Wissenschaftler aus der Region Nürnberg forschen an den ¬Bau¬materialien und Energietechnologien der Zukunft.

In Herzogenaurach entstehen gerade acht Reihenhäuser, die es in sich haben: Sie werden als Plus­energie-Gebäude gebaut und sollen mehr Energie erzeugen, als sie verbrauchen. Damit übertreffen sie deutlich die Standards von Niedrigenergie- und Passivhäusern. Sie sind Teil des Forschungsprojekts „HerzoBase-Energiespeicherhäuser“, mit dem neuartige Komponenten für die Gebäudehülle und die Gebäudetechnik entwickelt werden und das durch das Energieforschungsprogramm des Bundeswirtschaftsministeriums gefördert wird. Die Federführung bei diesem Verbundvorhaben des Energie Campus Nürnberg (EnCN) hat die Technische Hochschule Nürnberg (THN) inne, Bauherrin ist die oberfränkische Raab Baugesellschaft. Weitere Partner sind die Stadt Herzogenaurach, die lokale Arbeitsgruppe Agenda 21 sowie Unternehmen aus den Bereichen Baustoffe und technische Gebäudeausrüstung.
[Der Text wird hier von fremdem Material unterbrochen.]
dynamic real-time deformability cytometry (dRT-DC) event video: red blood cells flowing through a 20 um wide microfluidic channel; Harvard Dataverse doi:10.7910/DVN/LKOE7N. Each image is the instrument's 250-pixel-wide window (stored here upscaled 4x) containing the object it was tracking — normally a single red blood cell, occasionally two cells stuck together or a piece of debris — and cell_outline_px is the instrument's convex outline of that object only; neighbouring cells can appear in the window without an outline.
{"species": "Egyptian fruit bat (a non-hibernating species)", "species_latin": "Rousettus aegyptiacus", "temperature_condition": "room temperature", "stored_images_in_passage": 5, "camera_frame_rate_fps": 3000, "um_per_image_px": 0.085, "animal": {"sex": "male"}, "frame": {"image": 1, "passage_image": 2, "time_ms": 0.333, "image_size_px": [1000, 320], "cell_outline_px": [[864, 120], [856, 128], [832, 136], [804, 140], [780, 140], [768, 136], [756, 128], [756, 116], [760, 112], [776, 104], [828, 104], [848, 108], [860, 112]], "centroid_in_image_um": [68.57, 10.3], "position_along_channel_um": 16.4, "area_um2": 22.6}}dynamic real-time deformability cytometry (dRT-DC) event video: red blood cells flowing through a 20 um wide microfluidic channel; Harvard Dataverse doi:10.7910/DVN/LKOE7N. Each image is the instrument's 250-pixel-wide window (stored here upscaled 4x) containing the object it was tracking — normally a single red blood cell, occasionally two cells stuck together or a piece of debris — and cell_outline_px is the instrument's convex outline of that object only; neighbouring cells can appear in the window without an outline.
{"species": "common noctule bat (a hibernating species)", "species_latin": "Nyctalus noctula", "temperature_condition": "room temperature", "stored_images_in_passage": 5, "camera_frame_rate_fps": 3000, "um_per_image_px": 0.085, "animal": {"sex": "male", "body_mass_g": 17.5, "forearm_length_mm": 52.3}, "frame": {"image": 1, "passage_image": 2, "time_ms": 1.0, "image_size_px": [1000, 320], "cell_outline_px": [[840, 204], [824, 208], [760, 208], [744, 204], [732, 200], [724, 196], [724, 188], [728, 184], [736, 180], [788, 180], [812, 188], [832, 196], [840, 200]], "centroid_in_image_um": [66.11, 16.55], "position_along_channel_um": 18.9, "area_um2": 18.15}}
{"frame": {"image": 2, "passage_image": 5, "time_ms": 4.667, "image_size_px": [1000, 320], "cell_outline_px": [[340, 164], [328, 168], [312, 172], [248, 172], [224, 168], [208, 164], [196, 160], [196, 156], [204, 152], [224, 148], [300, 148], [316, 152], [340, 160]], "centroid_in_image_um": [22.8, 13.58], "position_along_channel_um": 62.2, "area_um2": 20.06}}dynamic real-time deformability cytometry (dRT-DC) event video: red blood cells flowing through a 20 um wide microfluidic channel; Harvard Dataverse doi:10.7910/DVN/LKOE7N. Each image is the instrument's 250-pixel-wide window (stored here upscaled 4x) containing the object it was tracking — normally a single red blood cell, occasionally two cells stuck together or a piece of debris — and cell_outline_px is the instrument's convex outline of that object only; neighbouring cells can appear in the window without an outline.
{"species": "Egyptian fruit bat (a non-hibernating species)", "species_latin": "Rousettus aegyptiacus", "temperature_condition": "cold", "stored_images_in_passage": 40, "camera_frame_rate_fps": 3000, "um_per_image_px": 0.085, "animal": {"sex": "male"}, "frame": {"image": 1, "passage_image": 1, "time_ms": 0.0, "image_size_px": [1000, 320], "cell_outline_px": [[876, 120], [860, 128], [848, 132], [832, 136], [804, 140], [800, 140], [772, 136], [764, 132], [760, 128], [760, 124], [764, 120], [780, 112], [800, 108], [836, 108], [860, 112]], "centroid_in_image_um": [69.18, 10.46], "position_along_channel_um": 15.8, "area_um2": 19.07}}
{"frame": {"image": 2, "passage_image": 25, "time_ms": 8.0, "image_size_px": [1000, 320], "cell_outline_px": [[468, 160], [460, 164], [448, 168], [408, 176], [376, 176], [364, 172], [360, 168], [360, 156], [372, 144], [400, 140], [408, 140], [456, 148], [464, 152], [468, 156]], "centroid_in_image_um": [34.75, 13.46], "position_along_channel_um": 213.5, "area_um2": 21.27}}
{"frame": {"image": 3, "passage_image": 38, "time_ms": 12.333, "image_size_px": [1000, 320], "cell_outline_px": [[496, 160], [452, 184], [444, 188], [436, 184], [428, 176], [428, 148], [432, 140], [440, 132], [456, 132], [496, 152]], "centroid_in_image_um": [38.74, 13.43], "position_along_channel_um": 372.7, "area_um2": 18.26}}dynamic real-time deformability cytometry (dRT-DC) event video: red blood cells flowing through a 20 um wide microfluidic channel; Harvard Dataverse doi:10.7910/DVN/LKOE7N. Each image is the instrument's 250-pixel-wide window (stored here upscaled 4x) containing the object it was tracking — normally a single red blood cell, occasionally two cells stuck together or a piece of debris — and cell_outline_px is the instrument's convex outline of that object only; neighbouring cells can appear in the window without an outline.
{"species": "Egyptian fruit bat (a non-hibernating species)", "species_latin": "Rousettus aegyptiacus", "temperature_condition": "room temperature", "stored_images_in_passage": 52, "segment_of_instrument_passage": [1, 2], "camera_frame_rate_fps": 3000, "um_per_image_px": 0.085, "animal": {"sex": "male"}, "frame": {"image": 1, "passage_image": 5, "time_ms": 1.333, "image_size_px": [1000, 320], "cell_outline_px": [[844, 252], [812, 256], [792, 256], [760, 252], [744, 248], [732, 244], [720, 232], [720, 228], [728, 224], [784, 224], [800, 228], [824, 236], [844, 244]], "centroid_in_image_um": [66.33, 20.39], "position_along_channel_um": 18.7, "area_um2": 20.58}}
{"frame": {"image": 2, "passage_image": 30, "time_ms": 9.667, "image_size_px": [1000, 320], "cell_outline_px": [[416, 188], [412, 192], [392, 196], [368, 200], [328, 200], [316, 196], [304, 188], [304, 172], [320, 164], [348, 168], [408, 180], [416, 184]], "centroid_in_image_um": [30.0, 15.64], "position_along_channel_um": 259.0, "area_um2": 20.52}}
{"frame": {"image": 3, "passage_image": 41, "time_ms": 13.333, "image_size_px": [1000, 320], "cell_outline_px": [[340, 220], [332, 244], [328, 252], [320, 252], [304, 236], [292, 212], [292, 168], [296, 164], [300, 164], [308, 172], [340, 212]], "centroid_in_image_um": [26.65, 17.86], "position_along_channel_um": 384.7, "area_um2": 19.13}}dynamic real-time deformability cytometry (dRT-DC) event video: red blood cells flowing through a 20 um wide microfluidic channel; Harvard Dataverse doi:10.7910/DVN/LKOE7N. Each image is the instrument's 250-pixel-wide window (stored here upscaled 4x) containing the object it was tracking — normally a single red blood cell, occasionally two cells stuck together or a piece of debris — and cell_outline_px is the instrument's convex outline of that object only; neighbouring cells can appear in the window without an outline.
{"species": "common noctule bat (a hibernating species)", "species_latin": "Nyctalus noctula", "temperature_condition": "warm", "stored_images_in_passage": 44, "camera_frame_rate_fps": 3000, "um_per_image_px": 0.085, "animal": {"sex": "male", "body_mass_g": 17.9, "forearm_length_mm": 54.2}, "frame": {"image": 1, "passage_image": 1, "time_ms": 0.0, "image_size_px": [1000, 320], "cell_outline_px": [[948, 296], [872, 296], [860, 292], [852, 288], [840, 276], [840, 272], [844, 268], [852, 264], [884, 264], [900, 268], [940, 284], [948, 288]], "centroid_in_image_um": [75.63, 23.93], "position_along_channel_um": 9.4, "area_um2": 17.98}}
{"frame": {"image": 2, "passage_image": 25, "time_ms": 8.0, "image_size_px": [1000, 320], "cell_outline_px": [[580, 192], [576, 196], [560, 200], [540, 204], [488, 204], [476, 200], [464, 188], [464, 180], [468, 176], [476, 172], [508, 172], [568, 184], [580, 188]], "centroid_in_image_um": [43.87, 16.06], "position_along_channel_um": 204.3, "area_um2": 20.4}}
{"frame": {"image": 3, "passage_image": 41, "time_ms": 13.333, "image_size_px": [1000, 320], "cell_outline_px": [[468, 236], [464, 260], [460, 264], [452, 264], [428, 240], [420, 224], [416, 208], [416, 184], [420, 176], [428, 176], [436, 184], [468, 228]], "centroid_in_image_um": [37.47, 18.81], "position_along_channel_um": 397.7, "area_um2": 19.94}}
Als „Leuchtturmprojekt für energieeffizientes Bauen und nachhaltige Energieversorgung“ bezeichnet Projektleiter Prof. Dr. Wolfgang Krcmar von der THN das Forschungsvorhaben, dessen Ergebnisse auch auf den Büro- und Gewerbebau übertragbar seien. Vier der Häuser werden in zweischaliger Bauweise ausgeführt: Die mit dem Vulkangestein Perlit gefüllten Ziegelwände werden zusätzlich mit einer zwölf Zentimeter dicken Wärmedämmfassade aus Vorsatzziegeln verstärkt, die mit Calostat gefüllt sind. Hierbei handelt es sich um einen neuartigen Dämmstoff der Firma Evonik Industries, der unbrennbar und „atmungsaktiv“ ist und eine minimale Wärmeleitzahl hat. Auch bei der Gebäudetechnik der Reihenhäuser wird auf neueste Technik gesetzt: Dazu gehören eine Photovoltaikanlage (PV) und geothermische Wärmepumpen, die mit einem Batterie- und einem thermischen Speicher gekoppelt sind. Sie sorgen – zusammen mit einem intelligenten Monitoring von Energieerzeugung und Energieverbrauch – für ein optimales Zusammenspiel der Komponenten. „Intelligent“ ist das System auch deswegen, weil es sich an die Verbrauchsgewohnheiten der Bewohner anpasst.

Energie Campus Nürnberg

Die THN-Arbeitsgruppe kann bei diesem Referenzprojekt auf die gesamte Kompetenz des Energie Campus Nürnberg zurückgreifen. An dieser 2011 gegründeten Forschungsplattform haben sich außer der THN vom Start weg die Universität Erlangen-Nürnberg (FAU), die drei Fraunhofer-Institute IIS, IISB und IBP sowie das Bayerische Zentrum für Angewandte Energieforschung (ZAE Bayern) beteiligt. Gemeinsam wollen sie Technologien für eine sichere, kostengünstige, klimaschonende, akzeptierte und nachhaltige Energieversorgung entwickeln. Schwerpunkte sind u. a. erneuerbare Energietechnik, Energietransport, Speichertechnologie, effiziente Energienutzung sowie Konzepte für den Energiemarkt.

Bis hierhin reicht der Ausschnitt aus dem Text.